Today was a different sort of day for me.
It started off like any other, I woke up, showered, got dressed, attempted to find my keys for a good 10 minutes (they were in my purse, just like they always are), and drove to work.
I walked through the doors today and it was like I entered an alternate reality (fitting considering I am supposed to be studying this for my philosophy test that is TOMORROW).
Mind you, I have been working for 80 hours already this pay period and only a week of it has passed. So, my mind is barely managing to grasp simple concepts like time, space, proper communication skills...
I am running into things, dropping anything I pick up, and still agreeing to do a ridiculous amount of work in my compressed day. I decided to cut hair (I cut VERY bad hair today...VERY bad...hopefully tomorrow I can buzz it a little better, oops, thanks uncoordinated/tired hands). I am pretty sure I may have dropped an F bomb at work.

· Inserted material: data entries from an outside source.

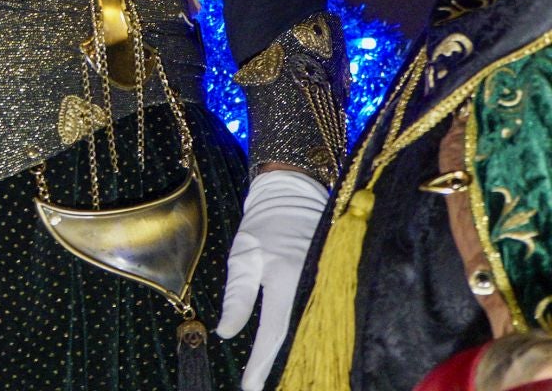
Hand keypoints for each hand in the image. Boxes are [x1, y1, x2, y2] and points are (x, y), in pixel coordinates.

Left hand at [217, 168, 328, 390]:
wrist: (294, 198)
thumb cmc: (263, 229)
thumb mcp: (242, 258)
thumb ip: (238, 298)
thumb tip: (227, 333)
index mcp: (288, 282)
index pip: (274, 335)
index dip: (261, 364)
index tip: (249, 387)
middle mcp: (315, 288)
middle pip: (302, 341)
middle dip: (287, 369)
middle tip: (270, 387)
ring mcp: (334, 286)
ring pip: (320, 334)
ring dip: (306, 359)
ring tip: (290, 380)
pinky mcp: (342, 284)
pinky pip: (331, 319)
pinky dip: (319, 339)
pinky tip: (310, 356)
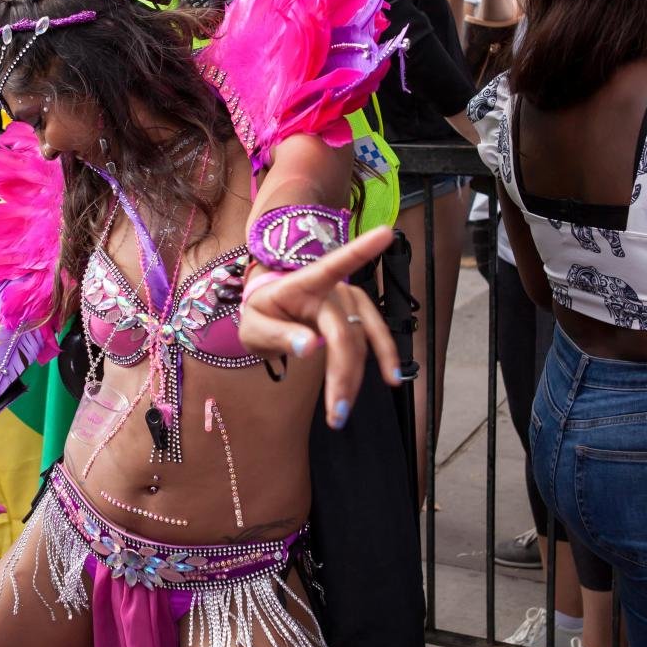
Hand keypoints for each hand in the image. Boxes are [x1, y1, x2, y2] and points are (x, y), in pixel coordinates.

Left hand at [238, 225, 400, 429]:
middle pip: (344, 333)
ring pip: (361, 341)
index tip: (385, 233)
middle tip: (336, 413)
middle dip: (343, 374)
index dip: (360, 249)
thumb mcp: (255, 327)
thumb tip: (308, 348)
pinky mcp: (357, 314)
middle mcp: (332, 289)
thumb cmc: (261, 315)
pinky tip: (391, 377)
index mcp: (303, 283)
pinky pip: (373, 338)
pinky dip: (383, 359)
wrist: (269, 313)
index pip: (333, 264)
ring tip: (341, 412)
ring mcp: (349, 300)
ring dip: (356, 377)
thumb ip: (279, 336)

Meanwhile, my mind is in 20223292732 different places. Back and forth between my friends, music I want to download when I get home (and upon writing that I put 3 albums in my download queue). I am thinking about random things that I feel almost a COMPULSION to do: go become a blonde again, eat a Wendy's cheeseburger, smoke a cigarette.
By the way, I don't even smoke, but for some reason today when I was helping a client buy her cigarettes, they looked DELICIOUS. I might have just eaten them like some kind of crazed animal.

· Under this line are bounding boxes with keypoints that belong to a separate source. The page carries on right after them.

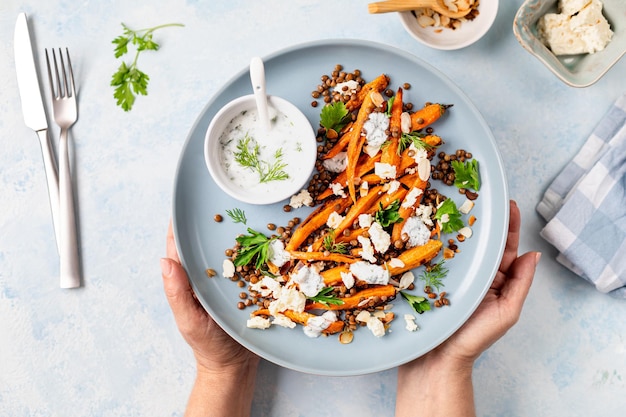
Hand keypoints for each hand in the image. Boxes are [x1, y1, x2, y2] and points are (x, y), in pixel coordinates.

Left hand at [161, 221, 258, 416]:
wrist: (235, 366)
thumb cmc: (208, 345)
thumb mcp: (189, 320)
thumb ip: (177, 293)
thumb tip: (165, 261)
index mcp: (190, 280)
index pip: (182, 247)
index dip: (182, 226)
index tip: (188, 205)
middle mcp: (210, 275)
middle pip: (209, 243)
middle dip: (215, 223)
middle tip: (225, 200)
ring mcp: (231, 279)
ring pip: (234, 251)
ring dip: (241, 234)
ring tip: (249, 213)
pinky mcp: (251, 285)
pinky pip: (254, 265)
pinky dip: (260, 253)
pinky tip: (270, 239)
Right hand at [426, 199, 538, 365]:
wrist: (437, 358)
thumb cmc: (473, 339)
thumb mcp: (507, 312)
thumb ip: (520, 284)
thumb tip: (534, 255)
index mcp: (496, 281)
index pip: (506, 249)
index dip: (509, 227)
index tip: (510, 204)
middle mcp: (475, 274)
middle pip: (482, 242)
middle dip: (484, 220)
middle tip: (481, 196)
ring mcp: (451, 274)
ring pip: (458, 245)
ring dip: (458, 226)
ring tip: (456, 203)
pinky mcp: (428, 277)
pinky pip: (434, 255)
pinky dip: (434, 240)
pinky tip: (431, 225)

So, in the end I devoured a cheeseburger from Wendy's, avoided cigarettes, and successfully became a real blonde.
However, since my mind is still a spinning mess of everything and because I am a huge chicken, I have decided to use my blog to be my little buffer.

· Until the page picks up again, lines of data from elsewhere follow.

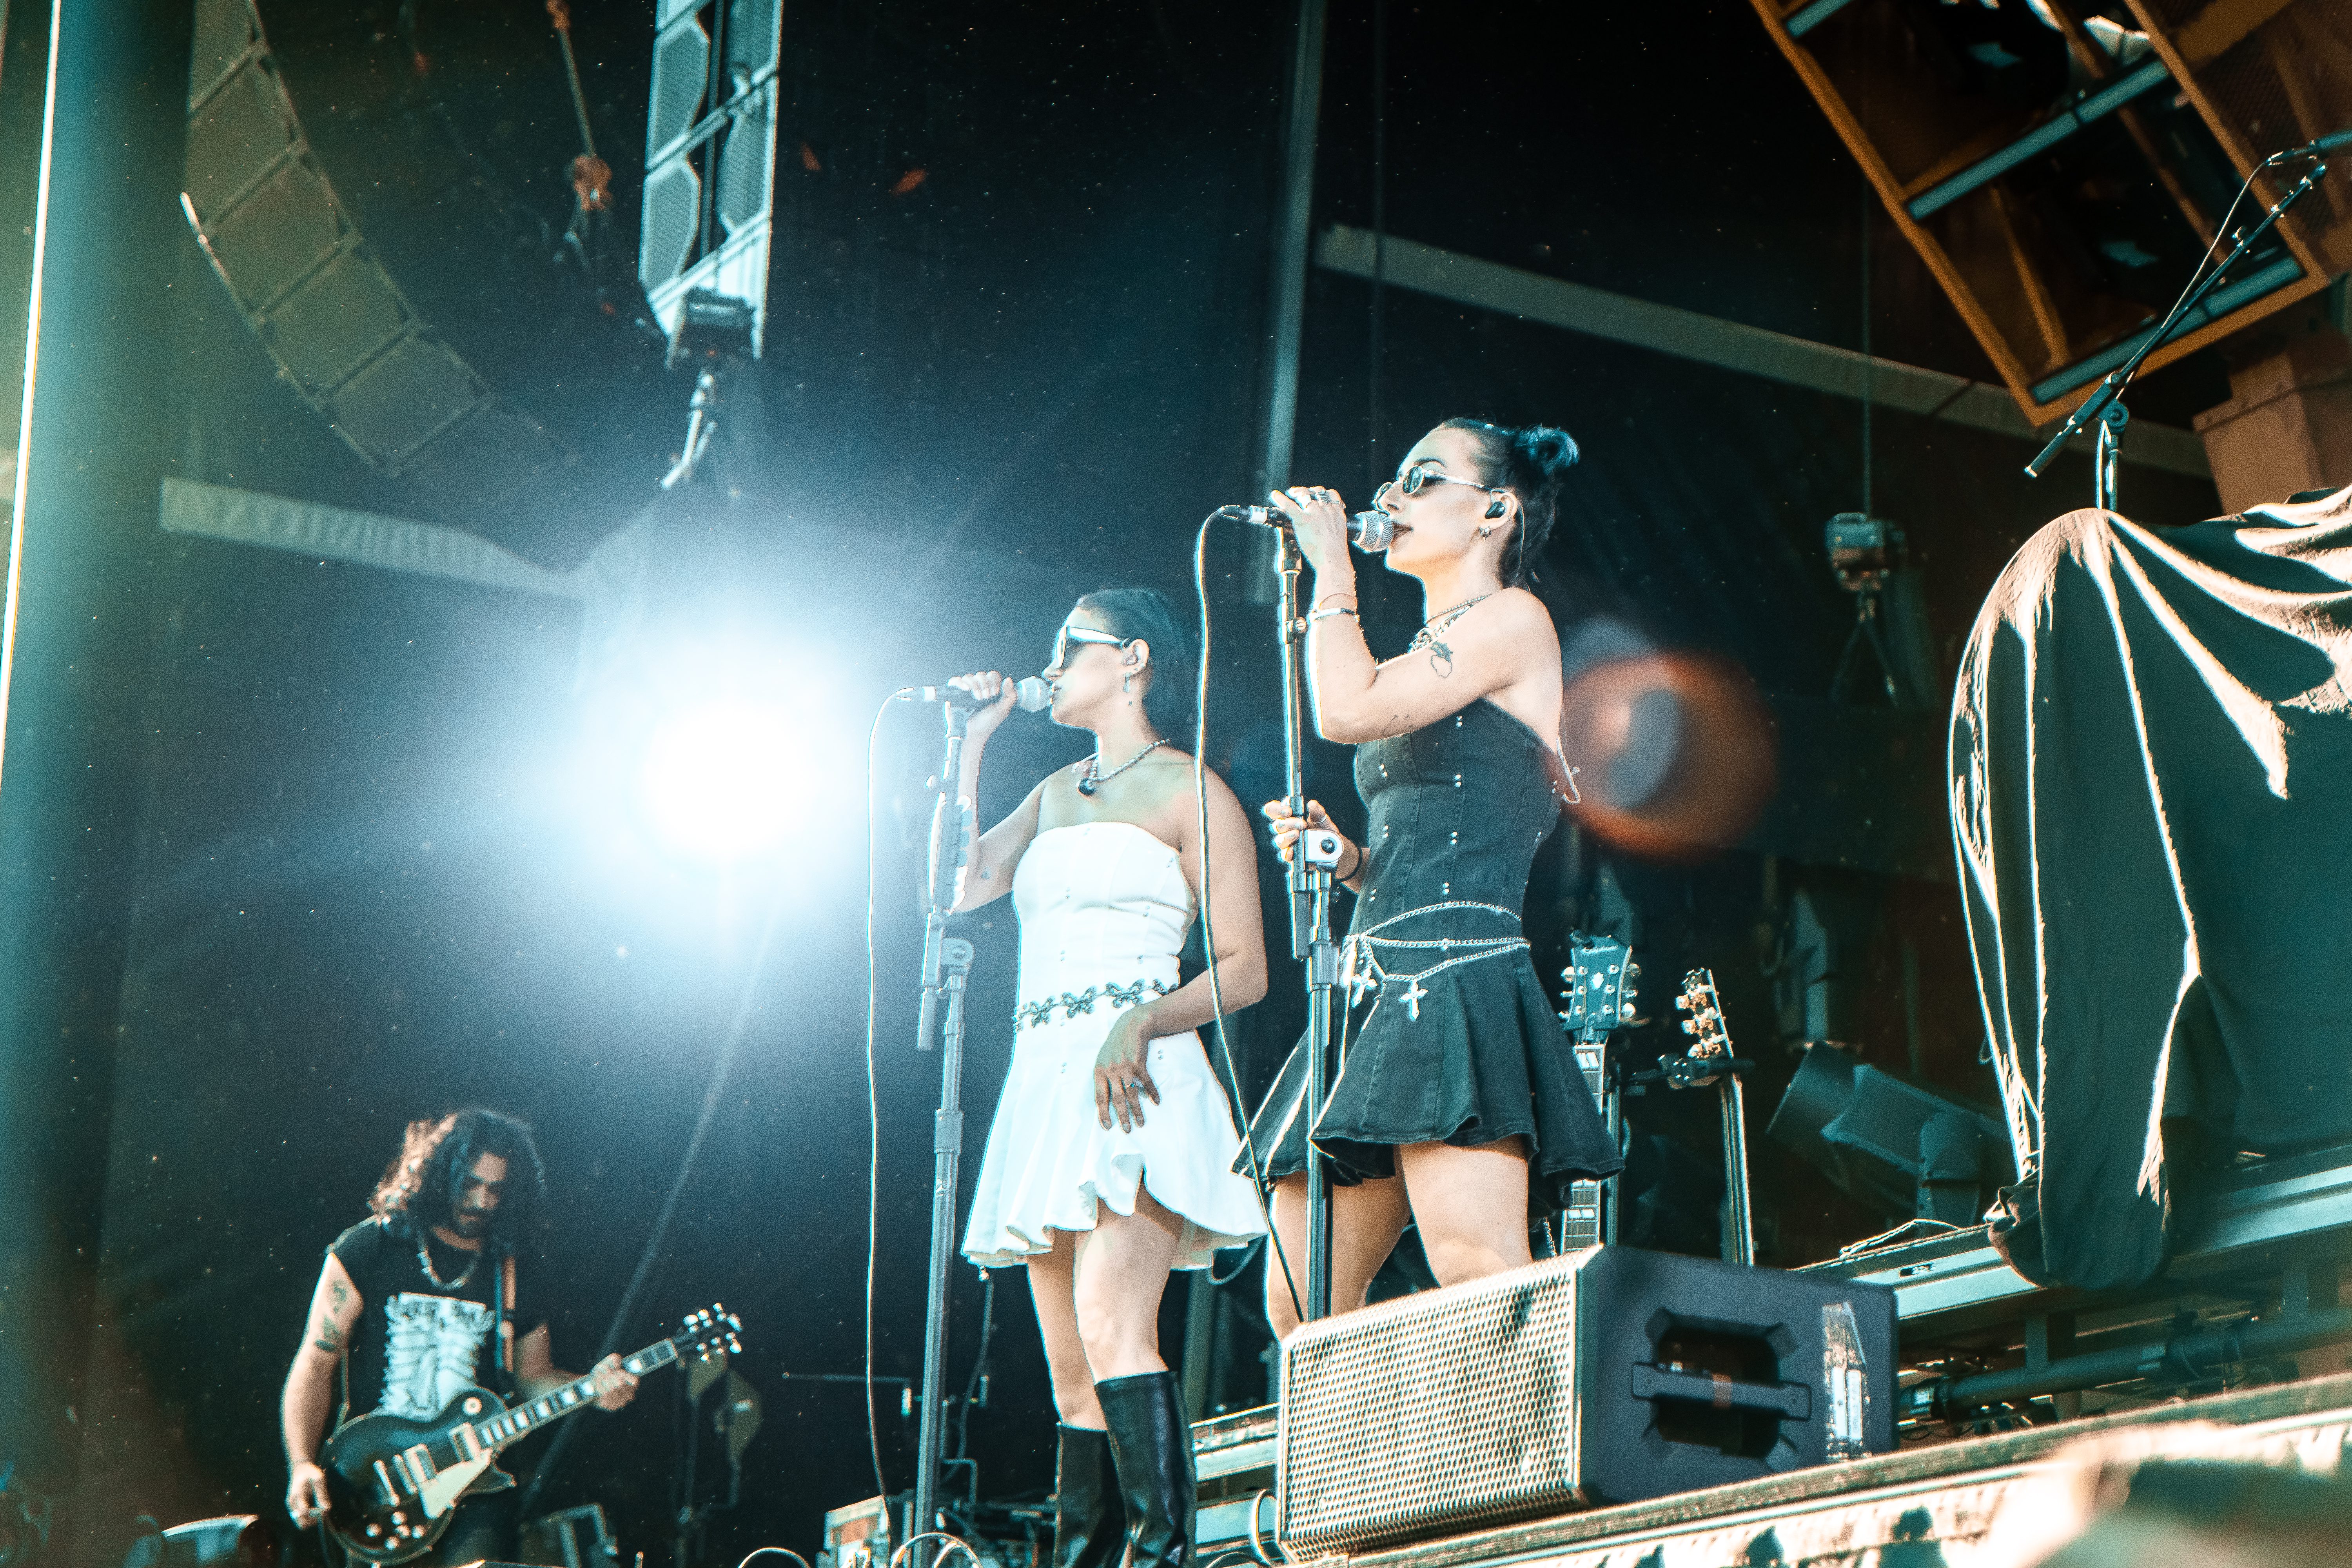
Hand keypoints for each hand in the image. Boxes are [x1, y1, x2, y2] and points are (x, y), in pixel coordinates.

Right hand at [287, 1461, 330, 1527]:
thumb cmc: (311, 1473)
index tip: (325, 1508)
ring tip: (320, 1509)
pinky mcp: (293, 1508)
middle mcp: (292, 1503)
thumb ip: (322, 1495)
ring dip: (312, 1520)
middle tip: (323, 1510)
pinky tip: (315, 1509)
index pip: (305, 1512)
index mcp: (297, 1495)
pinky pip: (301, 1519)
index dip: (317, 1514)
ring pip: (301, 1524)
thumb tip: (326, 1509)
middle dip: (315, 1520)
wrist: (299, 1469)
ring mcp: (291, 1507)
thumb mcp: (319, 1480)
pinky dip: (309, 1518)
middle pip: (302, 1523)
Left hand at [589, 1352, 638, 1410]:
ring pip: (611, 1390)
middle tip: (601, 1373)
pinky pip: (604, 1396)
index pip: (634, 1380)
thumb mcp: (609, 1363)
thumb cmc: (605, 1374)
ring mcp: (621, 1402)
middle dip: (609, 1377)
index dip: (624, 1375)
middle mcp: (630, 1395)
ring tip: (597, 1378)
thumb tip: (617, 1362)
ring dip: (602, 1382)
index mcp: (633, 1384)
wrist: (594, 1387)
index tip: (614, 1371)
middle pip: (620, 1384)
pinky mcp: (611, 1407)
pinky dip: (599, 1389)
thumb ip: (614, 1359)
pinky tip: (597, 1386)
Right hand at [947, 671, 1020, 744]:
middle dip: (985, 684)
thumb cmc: (989, 722)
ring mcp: (966, 690)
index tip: (995, 693)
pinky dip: (960, 682)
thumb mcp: (1003, 709)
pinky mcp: (955, 693)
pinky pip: (955, 681)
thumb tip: (1008, 679)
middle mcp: (978, 688)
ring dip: (974, 685)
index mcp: (990, 689)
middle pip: (981, 675)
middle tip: (986, 697)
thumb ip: (1010, 695)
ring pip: (969, 677)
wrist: (975, 733)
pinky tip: (966, 689)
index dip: (994, 681)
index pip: (992, 675)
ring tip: (977, 698)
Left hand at [1094, 1007, 1161, 1131]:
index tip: (1107, 1127)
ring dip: (1137, 1110)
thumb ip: (1103, 1076)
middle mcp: (1111, 1070)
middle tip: (1127, 1130)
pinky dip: (1152, 1093)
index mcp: (1099, 1071)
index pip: (1100, 1098)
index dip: (1103, 1113)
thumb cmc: (1116, 1044)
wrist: (1131, 1025)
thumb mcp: (1103, 1058)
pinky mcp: (1139, 1064)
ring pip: (1132, 1095)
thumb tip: (1105, 1098)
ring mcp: (1125, 1067)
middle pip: (1117, 1100)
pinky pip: (1146, 1083)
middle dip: (1122, 1117)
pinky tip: (1156, 1101)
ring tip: (1141, 1122)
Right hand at [1261, 797, 1350, 869]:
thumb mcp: (1323, 819)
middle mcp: (1286, 830)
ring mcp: (1288, 843)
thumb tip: (1312, 804)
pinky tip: (1293, 850)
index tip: (1288, 810)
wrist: (1334, 848)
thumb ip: (1317, 811)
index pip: (1273, 810)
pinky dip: (1288, 852)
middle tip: (1302, 824)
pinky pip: (1285, 855)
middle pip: (1277, 826)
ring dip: (1287, 836)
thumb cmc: (1324, 831)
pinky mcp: (1293, 856)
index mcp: (1289, 817)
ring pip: (1279, 840)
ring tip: (1298, 834)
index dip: (1276, 809)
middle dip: (1288, 823)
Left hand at [1274, 485, 1354, 580]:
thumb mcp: (1339, 532)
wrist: (1332, 558)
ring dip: (1297, 492)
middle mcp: (1325, 509)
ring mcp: (1314, 513)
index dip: (1321, 492)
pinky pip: (1289, 506)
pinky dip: (1281, 499)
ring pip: (1304, 495)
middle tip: (1300, 493)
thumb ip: (1331, 524)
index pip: (1330, 494)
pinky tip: (1276, 495)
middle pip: (1316, 492)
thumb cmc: (1336, 551)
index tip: (1316, 493)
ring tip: (1292, 493)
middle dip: (1307, 491)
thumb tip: (1323, 524)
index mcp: (1336, 512)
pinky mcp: (1302, 520)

All the steps in the right direction have been taken. You should just give it up and be my boyfriend. I really don't want to have to light myself on fire, or relationship request you, or wait to see what I know that you have done with the ghost hyenas, or make you call your parents...
I forgot to draw your hair, or our eyes out of my exhaustion.
But save me the grief of having to risk my life to make you think I'm cool. :)
And now I will begin studying my philosophy because I don't think my professor would ever be impressed with this blog, especially now that I have possibly defiled it out of my passive procrastination process.